[Stored items from a collection]

══════════════════════════════

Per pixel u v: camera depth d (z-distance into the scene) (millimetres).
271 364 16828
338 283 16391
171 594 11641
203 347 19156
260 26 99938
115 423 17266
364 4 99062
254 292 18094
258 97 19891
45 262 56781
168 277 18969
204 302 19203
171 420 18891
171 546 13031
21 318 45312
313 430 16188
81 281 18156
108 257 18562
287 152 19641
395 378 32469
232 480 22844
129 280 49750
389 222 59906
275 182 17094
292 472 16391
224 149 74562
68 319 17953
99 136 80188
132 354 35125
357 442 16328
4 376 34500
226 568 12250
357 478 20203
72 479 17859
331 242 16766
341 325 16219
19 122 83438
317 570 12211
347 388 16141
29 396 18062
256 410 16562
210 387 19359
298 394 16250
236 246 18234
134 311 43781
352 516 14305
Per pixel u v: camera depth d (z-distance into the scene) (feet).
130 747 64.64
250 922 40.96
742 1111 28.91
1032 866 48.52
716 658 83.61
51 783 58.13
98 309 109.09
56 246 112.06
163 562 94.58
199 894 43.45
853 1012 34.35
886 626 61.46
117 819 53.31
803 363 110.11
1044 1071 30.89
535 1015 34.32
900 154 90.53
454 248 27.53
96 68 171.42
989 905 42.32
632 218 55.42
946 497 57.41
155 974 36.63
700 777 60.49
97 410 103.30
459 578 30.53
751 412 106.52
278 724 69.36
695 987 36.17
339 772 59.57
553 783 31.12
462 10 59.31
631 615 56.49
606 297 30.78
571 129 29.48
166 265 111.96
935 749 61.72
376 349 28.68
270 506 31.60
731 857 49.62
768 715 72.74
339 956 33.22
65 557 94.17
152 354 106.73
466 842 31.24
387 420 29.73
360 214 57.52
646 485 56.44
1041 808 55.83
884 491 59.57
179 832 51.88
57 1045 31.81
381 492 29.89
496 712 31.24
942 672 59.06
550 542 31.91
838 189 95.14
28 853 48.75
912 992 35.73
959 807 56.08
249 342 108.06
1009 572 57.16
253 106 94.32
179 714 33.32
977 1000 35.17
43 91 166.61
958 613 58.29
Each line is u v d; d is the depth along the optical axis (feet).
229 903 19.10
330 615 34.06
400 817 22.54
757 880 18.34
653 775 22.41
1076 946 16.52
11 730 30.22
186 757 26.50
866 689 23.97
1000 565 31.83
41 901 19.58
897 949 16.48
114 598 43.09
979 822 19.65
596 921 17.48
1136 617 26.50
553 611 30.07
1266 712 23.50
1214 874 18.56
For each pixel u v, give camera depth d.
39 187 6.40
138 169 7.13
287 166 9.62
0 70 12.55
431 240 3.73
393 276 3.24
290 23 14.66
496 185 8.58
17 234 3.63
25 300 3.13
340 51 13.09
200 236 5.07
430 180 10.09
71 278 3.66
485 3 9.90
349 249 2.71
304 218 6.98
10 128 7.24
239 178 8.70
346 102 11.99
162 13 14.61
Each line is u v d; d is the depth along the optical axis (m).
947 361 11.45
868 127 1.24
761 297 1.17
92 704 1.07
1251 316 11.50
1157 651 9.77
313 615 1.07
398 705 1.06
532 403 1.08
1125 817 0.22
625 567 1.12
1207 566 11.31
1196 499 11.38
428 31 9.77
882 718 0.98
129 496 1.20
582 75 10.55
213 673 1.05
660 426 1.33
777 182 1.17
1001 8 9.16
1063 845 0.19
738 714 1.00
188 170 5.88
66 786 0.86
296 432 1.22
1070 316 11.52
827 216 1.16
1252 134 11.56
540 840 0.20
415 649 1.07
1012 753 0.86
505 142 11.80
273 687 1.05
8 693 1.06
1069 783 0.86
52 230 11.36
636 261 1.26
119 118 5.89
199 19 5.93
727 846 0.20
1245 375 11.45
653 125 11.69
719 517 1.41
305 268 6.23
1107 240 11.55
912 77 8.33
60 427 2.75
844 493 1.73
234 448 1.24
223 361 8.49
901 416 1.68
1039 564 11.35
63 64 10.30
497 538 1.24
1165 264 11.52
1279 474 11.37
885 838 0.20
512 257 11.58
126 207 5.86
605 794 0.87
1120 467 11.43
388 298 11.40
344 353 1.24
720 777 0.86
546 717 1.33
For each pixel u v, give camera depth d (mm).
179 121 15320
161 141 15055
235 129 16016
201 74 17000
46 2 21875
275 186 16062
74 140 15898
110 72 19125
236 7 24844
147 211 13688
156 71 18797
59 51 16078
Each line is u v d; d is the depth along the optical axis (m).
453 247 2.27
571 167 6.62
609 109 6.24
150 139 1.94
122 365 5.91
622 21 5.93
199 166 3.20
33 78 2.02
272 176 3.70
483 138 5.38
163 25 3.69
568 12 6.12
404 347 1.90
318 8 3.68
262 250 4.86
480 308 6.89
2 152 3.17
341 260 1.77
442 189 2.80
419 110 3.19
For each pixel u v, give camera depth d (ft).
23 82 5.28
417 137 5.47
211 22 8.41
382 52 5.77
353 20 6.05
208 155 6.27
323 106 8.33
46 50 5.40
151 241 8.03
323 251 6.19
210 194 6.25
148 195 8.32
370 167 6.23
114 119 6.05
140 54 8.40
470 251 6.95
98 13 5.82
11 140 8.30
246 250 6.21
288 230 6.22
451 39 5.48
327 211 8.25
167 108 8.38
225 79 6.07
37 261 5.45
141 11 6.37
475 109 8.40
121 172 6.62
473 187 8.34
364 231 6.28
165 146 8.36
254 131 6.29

══════════════════════════════

• **What you need to do**
Each record must be duplicated exactly, with none missing.

• **Response to the exercise**
Per pixel u v: camera depth d (z-distance into the scene) (millimetres).
271 364 16828
338 283 16391
171 594 11641
203 347 19156
260 26 99938
115 423 17266
364 4 99062
254 292 18094
258 97 19891
45 262 56781
168 277 18969
204 302 19203
171 420 18891
171 546 13031
21 318 45312
313 430 16188
81 281 18156
108 257 18562
287 152 19641
395 378 32469
232 480 22844
129 280 49750
389 222 59906
275 182 17094
292 472 16391
224 149 74562
68 319 17953
99 136 80188
132 354 35125
357 442 16328
4 376 34500
226 568 12250
357 478 20203
72 479 17859
331 242 16766
341 325 16219
19 122 83438
317 570 12211
347 388 16141
29 396 18062
256 410 16562
210 387 19359
298 394 16250
236 246 18234
134 311 43781
352 516 14305
Per pixel u v: camera depth d (z-distance into the scene) (feet).
130 747 64.64
250 922 40.96
742 1111 28.91
1032 866 48.52
716 658 83.61
51 783 58.13
98 309 109.09
56 246 112.06
163 562 94.58
199 894 43.45
853 1012 34.35
886 626 61.46
117 819 53.31
803 363 110.11
1044 1071 30.89
535 1015 34.32
900 154 90.53
454 248 27.53
96 68 171.42
989 905 42.32
632 218 55.42
946 497 57.41
155 974 36.63
700 777 60.49
97 410 103.30
459 578 30.53
751 412 106.52
278 724 69.36
695 987 36.17
339 772 59.57
553 783 31.12
462 10 59.31
631 615 56.49
606 297 30.78
571 129 29.48
166 265 111.96
935 749 61.72
376 349 28.68
270 506 31.60
731 857 49.62
768 715 72.74
339 956 33.22
65 557 94.17
152 354 106.73
466 842 31.24
387 420 29.73
360 214 57.52
646 485 56.44
1041 808 55.83
884 491 59.57
179 832 51.88
57 1045 31.81
381 492 29.89
496 712 31.24
942 672 59.06
550 542 31.91
838 189 95.14
28 853 48.75
912 992 35.73
959 807 56.08
249 342 108.06
1009 572 57.16
253 106 94.32
179 714 33.32
977 1000 35.17
43 91 166.61
958 613 58.29
Each line is u v d; d is the depth along the optical axis (feet).
229 903 19.10
330 615 34.06
400 817 22.54
757 880 18.34
653 775 22.41
1076 946 16.52
11 730 30.22
186 757 26.50
866 689 23.97
1000 565 31.83
41 901 19.58
897 949 16.48
114 598 43.09
979 822 19.65
596 921 17.48
1136 617 26.50
553 611 30.07
1266 712 23.50
1214 874 18.56
For each pixel u v, give camera depth d.
39 187 6.40
138 169 7.13
287 166 9.62
0 70 12.55
431 240 3.73
393 276 3.24
290 23 14.66
496 185 8.58
17 234 3.63
25 300 3.13
340 51 13.09
200 236 5.07
430 180 10.09
71 278 3.66
485 3 9.90
349 249 2.71
304 218 6.98
10 128 7.24
239 178 8.70
346 102 11.99
162 13 14.61
Each line is u v d; d is the depth along the optical axis (m).
947 361 11.45
868 127 1.24
761 297 1.17
92 704 1.07
1251 316 11.50
1157 651 9.77
313 615 1.07
398 705 1.06
532 403 1.08
1125 817 0.22
625 567 1.12
1207 566 11.31
1196 499 11.38
428 31 9.77
882 718 0.98
129 496 1.20
582 75 10.55
213 673 1.05
660 426 1.33
777 182 1.17
1001 8 9.16
1063 845 0.19
738 714 1.00
188 170 5.88
66 786 0.86
296 432 1.22
1070 316 11.52
827 216 1.16
1252 134 11.56
540 840 0.20
415 649 1.07
1012 753 0.86
505 142 11.80
273 687 1.05
8 693 1.06
1069 783 0.86
52 230 11.36
636 261 1.26
119 118 5.89
199 19 5.93
727 846 0.20
1245 375 11.45
653 125 11.69
719 517 1.41
305 268 6.23
1107 240 11.55
912 77 8.33
60 427 2.75
844 493 1.73
234 448 1.24
223 361 8.49
901 416 1.68
1039 564 11.35
63 64 10.30
497 538 1.24
1165 264 11.52
1279 474 11.37
885 838 0.20
512 257 11.58
126 207 5.86
605 794 0.87
1120 467 11.43
388 298 11.40
344 353 1.24
720 777 0.86
546 717 1.33
For each pixel u v, give camera depth d (mm).
179 121 15320
161 141 15055
235 129 16016
201 74 17000
46 2 21875
275 186 16062
74 140 15898
110 72 19125
236 7 24844
147 211 13688
156 71 18797
59 51 16078
Each line is u v d; d is the depth along the optical axis (m).
453 247 2.27
571 167 6.62
609 109 6.24
150 139 1.94
122 365 5.91
622 21 5.93
199 166 3.20
33 78 2.02
272 176 3.70
483 138 5.38
163 25 3.69
568 12 6.12
404 347 1.90
318 8 3.68
262 250 4.86
480 308 6.89
2 152 3.17
341 260 1.77
442 189 2.80
419 110 3.19
For each pixel u v, give camera depth d (ft).
23 82 5.28
417 137 5.47
211 22 8.41
382 52 5.77
353 20 6.05
208 155 6.27
323 106 8.33
46 50 5.40
151 241 8.03
323 251 6.19
210 194 6.25
148 195 8.32
370 167 6.23
114 119 6.05
140 54 8.40
470 251 6.95
98 13 5.82
11 140 8.30
246 250 6.21
288 230 6.22
451 39 5.48
327 211 8.25
167 108 8.38
225 79 6.07
37 261 5.45
141 11 6.37
475 109 8.40
121 172 6.62
473 187 8.34
364 231 6.28
165 146 8.36
254 131 6.29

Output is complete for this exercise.